* Requirement:
Render the part of the data below that opens with the line containing "ur affiner votre" and closes with the line containing "VOUS N'ÊTES PAS DANS LA" as a numbered list, with blank lines left out.

* Task material:
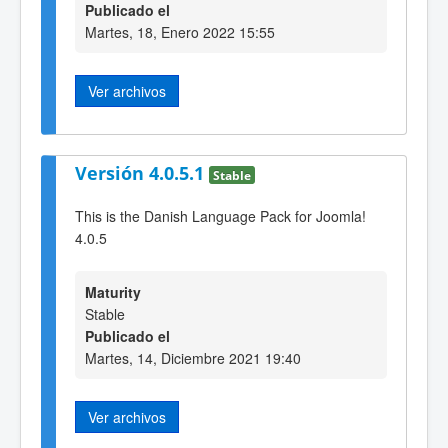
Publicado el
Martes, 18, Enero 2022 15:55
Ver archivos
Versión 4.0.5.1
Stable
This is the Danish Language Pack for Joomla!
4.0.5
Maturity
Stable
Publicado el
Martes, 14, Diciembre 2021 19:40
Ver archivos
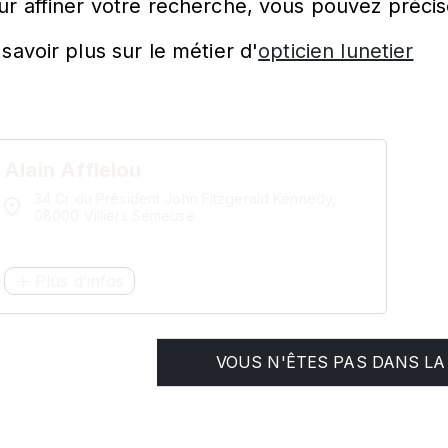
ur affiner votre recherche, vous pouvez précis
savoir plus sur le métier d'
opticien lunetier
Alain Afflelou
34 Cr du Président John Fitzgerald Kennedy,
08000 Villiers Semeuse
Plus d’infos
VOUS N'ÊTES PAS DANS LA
---
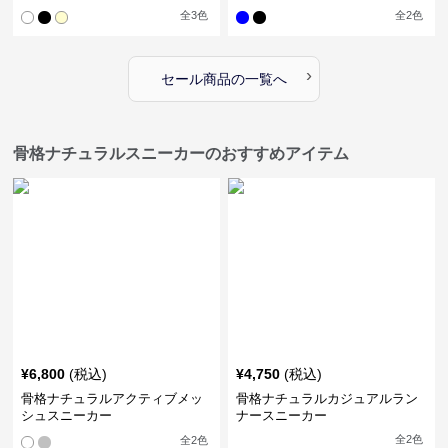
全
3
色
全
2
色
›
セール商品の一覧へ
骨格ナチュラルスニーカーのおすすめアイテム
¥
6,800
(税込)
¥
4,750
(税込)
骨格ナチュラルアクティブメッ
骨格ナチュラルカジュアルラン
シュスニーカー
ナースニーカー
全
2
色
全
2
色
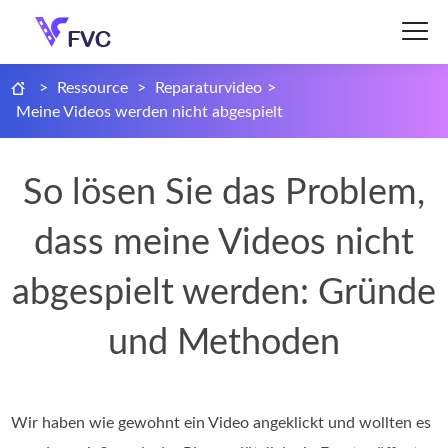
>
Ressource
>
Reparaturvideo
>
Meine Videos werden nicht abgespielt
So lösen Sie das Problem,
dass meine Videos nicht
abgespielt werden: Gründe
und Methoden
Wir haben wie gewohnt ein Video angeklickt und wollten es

* Solution to the problem:
1. ur affiner votre recherche, vous pouvez précis
2. savoir plus sur le métier d'
3. opticien lunetier
4. Alain Afflelou
5. 34 Cr du Président John Fitzgerald Kennedy,
6. 08000 Villiers Semeuse
7. Plus d’infos
8. VOUS N'ÊTES PAS DANS LA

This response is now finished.